At the start of the 2005-2006 school year, the city employed a total of 4,625 School Safety Agents (SSAs) and at least 200 armed police officers assigned exclusively to schools. These numbers would make the NYPD’s School Safety Division alone the tenth largest police force in the country – larger than the police forces of Washington, D.C., Detroit, Boston, or Las Vegas.
Because these school-assigned police personnel are not directly subject to the supervisory authority of school administrators, and because they often have not been adequately trained to work in educational settings, SSAs and police officers often arrogate to themselves authority that extends well beyond the narrow mission of securing the safety of the students and teachers. They enforce school rules relating to dress and appearance. They make up their own rules regarding food or other objects that have nothing whatsoever to do with school safety.
On occasion they subject educators who question the NYPD’s treatment of students to retaliatory arrests. More routinely, according to our interviews and survey, they subject students to inappropriate treatment including:
• Derogatory, abusive and discriminatory comments and conduct;
• Intrusive searches;
• Unauthorized confiscation of students’ personal items, including food, cameras and essential school supplies;
• Inappropriate sexual attention;
• Physical abuse; and
• Arrest for minor non-criminal violations of school rules.
READ ABOUT THE VULGAR, UNCONSTITUTIONAL TREATMENT OF AN ELECTED STUDENT LEADER, AN ELEVENTH GRADER AT THE WADLEIGH SCHOOL (I have scrubbed the NYPD officer's profanity.)
Carlos
Throughout the morning, police personnel hurled invective and threats at the students they were charged with protecting. Officers threatened students with arrest for refusing to turn over cell phones, for stepping out of line, and for refusing to be scanned. Officers cursed at students and scoffed at educators.
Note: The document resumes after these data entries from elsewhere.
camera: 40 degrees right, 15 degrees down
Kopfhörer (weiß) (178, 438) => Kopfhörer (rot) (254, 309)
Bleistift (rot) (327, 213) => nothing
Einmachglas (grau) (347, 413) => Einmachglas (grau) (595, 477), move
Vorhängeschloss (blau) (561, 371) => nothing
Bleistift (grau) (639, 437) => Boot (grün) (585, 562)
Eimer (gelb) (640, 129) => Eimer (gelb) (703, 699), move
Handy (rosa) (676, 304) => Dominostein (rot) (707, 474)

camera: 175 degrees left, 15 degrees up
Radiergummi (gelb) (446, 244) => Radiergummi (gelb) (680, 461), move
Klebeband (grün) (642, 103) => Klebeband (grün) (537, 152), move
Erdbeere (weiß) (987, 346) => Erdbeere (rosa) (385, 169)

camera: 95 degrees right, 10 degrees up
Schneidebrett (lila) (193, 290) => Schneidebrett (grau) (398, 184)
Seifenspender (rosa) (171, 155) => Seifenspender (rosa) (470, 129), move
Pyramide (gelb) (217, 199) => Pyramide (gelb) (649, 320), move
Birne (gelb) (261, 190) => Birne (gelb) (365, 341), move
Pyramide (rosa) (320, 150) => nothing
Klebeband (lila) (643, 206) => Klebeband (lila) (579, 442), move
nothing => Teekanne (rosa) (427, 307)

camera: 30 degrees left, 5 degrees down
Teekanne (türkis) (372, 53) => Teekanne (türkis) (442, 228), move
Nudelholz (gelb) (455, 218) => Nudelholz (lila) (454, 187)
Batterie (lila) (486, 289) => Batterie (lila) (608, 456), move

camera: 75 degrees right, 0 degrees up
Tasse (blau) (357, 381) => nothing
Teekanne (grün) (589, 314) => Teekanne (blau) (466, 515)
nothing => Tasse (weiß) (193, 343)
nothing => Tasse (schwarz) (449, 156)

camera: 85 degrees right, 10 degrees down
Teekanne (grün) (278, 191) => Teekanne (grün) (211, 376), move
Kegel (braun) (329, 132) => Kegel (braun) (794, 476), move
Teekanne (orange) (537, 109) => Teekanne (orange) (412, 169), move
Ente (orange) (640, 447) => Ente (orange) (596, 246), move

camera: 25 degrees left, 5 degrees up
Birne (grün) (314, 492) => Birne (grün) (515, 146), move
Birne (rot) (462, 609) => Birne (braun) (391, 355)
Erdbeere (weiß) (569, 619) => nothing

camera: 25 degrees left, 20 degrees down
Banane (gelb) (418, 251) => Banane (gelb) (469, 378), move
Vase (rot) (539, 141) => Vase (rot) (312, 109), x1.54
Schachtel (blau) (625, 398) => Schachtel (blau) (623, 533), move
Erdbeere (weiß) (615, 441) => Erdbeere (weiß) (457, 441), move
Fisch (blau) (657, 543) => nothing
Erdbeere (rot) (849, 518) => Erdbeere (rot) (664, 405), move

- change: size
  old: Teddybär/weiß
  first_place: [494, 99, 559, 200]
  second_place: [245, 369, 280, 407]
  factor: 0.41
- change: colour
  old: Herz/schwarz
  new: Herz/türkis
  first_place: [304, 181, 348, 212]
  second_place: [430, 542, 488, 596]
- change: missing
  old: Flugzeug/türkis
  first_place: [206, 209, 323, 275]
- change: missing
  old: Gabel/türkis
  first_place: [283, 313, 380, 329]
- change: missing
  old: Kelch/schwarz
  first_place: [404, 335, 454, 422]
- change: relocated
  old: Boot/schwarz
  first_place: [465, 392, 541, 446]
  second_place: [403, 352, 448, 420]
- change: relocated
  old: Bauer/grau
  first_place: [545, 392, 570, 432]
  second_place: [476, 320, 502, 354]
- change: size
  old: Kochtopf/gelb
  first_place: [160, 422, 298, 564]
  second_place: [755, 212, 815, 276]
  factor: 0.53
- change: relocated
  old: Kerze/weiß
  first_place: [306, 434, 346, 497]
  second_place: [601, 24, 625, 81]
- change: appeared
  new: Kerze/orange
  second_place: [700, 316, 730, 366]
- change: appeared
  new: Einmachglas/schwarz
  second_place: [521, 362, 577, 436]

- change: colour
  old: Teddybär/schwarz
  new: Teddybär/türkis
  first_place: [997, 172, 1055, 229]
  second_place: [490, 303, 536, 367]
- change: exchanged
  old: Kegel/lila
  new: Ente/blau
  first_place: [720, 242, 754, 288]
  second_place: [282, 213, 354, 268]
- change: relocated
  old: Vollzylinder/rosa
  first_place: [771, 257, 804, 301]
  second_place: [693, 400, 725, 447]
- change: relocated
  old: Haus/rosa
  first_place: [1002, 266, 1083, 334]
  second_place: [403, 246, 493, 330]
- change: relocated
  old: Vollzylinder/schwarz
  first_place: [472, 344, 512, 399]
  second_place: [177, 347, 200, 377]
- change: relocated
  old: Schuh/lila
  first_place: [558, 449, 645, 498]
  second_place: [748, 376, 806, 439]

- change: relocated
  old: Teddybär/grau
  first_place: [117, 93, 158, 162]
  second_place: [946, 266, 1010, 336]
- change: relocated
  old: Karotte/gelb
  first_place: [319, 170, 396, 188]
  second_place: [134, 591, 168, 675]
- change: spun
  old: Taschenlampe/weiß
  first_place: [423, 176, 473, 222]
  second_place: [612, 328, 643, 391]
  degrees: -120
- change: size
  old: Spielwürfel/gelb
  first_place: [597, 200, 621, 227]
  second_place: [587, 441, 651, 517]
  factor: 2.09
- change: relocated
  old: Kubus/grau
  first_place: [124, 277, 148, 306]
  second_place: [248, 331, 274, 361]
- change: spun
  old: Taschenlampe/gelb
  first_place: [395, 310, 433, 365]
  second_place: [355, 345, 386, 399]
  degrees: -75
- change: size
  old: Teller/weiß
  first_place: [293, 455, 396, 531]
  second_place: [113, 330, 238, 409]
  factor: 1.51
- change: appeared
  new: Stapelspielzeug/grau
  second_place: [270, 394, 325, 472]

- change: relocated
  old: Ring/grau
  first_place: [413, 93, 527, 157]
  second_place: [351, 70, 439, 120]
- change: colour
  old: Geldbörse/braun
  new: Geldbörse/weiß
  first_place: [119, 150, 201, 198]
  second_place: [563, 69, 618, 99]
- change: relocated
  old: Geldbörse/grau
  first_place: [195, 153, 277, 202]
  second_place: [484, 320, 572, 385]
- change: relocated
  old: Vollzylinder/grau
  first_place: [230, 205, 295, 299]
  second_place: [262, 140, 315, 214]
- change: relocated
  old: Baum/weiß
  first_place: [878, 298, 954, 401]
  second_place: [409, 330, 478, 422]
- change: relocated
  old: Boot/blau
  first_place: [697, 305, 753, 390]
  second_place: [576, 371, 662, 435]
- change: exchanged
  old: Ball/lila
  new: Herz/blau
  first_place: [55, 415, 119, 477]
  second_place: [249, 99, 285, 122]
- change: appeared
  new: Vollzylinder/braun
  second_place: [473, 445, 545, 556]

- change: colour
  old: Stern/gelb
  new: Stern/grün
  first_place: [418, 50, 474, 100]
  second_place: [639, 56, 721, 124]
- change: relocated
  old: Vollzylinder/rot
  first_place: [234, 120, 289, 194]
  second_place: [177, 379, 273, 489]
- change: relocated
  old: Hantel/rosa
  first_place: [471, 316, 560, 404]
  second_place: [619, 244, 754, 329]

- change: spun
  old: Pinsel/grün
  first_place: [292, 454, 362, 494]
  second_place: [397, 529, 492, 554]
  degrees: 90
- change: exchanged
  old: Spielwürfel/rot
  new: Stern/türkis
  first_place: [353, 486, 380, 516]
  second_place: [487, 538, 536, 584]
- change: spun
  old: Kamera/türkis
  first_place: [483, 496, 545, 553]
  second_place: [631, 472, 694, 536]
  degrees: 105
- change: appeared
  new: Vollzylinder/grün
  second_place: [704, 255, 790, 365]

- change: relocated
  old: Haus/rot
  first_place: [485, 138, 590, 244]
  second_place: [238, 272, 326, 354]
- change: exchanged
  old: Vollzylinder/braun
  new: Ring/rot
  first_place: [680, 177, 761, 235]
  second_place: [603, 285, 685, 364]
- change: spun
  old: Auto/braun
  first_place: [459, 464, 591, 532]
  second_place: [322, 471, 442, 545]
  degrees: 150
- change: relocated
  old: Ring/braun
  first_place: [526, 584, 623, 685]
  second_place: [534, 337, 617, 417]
When a student wandered out of line, officers screamed, “Get the f--- back in line!” When a school counselor asked the officers to refrain from cursing, one officer retorted, “I can do and say whatever I want,” and continued, with her colleagues, to curse.
The threats of arrest turned out to be more than bluster. Several Wadleigh students were hauled to the 28th Police Precinct that morning for minor non-criminal violations of school rules. Among them was Carlos, an eleventh grader and Vice-President of the School Government Association. Carlos, who worked thirty to forty hours each week after school and needed to communicate frequently with his mother about his whereabouts, did not want the police to confiscate his cell phone. When he became aware of the police activity in the school, he chose to remain outside in order to call his mother and ask her to pick up the phone, which she agreed to do.
As Carlos stood outside the school, a police officer approached and asked for identification. Carlos explained: “My mother’s on the way. She should be just up the block. You can talk to her.” In response, the officer said to a second officer, “What are we going to do with this smart aleck? The second officer replied, “Take him to the precinct.”
The officers handcuffed Carlos, seized his cell phone, forced him into a police vehicle, and took him to the precinct without informing school officials or his mother. At the precinct, Carlos was ordered to remove his belt and shoelaces and was forced into a cell. Meanwhile, Carlos’s mother – who did not find Carlos waiting for her when she arrived at the school to pick up his cell phone – began a frantic search for her child. Many phone calls later, she learned that Carlos had been arrested. When she arrived at the precinct, officers returned Carlos’s phone to her, but refused to release her son into her care. Carlos was released only after his mother had finally left the precinct. Upon his release, the officers issued him a summons threatening that if he did not appear in court, a warrant would be issued for his arrest. The charges were ultimately dropped. What happened to Carlos and the other students at Wadleigh Secondary School on November 17 was not an aberration. In fact, this scenario takes place in New York City schools every day.
I supported Bill de Blasio for Public Advocate; I would hope that, in office, he will advocate for the children and stop this flagrant abuse of the children.
I supported the formation of the Coalition for Public Education; stopping the police abuse of our city's schoolchildren should be a number one agenda item for the organization.